Underspecified details:

- If both ``+`` and (space) flags appear, the (space) is ignored.
- The ``+`` and (space) flags will error if used with ``c`` or ``s``.
- The ``#`` flag will error if used with ``d``, ``i``, ``u``, ``c``, ``s``, or
  ``p``.
- The ``0`` flag will error if used with ``c``, ``s``, or ``p``.
- Both ``+`` and (space) can work with the unsigned integer specifiers ``u``,
  ``o``, ``x``, and ``X``.
- If a length modifier is provided for an incorrect specifier, it is ignored.
- The ``z`` length modifier will decode arugments as signed as long as ``d`` or
  ``i`` is used.
- ``p`` is implementation defined.

  - For this implementation, it will print with a ``0x`` prefix and then the
    pointer value was printed using ``%08X``.

  - ``p`` supports the ``+``, ``-``, and (space) flags, but not the ``#`` or
    ``0`` flags.

  - None of the length modifiers are usable with ``p``.

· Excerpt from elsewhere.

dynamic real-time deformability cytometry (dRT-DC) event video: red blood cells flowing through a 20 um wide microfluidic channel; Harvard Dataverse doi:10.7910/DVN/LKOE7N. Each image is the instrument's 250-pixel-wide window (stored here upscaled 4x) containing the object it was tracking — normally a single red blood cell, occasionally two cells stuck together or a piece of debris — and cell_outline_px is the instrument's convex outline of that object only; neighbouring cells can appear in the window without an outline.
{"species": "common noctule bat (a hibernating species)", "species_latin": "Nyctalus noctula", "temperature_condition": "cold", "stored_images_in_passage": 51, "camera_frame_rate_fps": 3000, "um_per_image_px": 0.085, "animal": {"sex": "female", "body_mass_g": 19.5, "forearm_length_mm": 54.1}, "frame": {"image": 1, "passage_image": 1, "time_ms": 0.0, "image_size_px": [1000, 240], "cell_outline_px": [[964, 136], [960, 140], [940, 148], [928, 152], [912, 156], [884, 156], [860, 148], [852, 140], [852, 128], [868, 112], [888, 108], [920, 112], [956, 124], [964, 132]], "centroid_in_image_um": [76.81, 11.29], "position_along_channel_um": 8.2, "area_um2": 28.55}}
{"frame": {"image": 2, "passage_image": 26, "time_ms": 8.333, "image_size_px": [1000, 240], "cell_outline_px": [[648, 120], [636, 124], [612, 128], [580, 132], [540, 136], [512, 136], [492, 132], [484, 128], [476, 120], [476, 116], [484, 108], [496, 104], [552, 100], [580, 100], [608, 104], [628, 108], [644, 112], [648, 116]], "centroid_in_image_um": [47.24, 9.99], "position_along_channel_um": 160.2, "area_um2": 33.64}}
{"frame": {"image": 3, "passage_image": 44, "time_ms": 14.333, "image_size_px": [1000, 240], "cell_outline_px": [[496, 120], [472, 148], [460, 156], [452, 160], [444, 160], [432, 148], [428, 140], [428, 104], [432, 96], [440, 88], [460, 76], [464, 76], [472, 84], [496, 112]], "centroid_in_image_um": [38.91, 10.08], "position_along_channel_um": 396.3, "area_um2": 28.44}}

  - This implementation will try to adhere to user-specified width (assuming the
    width provided is larger than the guaranteed minimum of ``10``).

  - Specifying precision for ``p`` is considered an error.
- Only ``%%`` is allowed with no other modifiers. Things like ``%+%`` will fail
  to decode. Some C stdlib implementations support any modifiers being
  present between ``%``, but ignore any for the output.
- If a width is specified with the ``0`` flag for a negative value, the padded
  ``0``\s will appear after the ``-`` symbol.
- A precision of ``0`` for ``d``, ``i``, ``u``, ``o``, ``x``, or ``X`` means
  that no character is written for the value ``0``.
- Precision cannot be specified for ``c``.
- Using ``*`` or fixed precision with the ``s`` specifier still requires the
  string argument to be null-terminated. This is due to argument encoding
  happening on the C/C++-side while the precision value is not read or
  otherwise used until decoding happens in this Python code.

Non-conformant details:

- ``n`` specifier: We do not support the ``n`` specifier since it is impossible
  for us to retroactively tell the original program how many characters have
  been printed since this decoding happens a great deal of time after the
  device sent it, usually on a separate processing device entirely.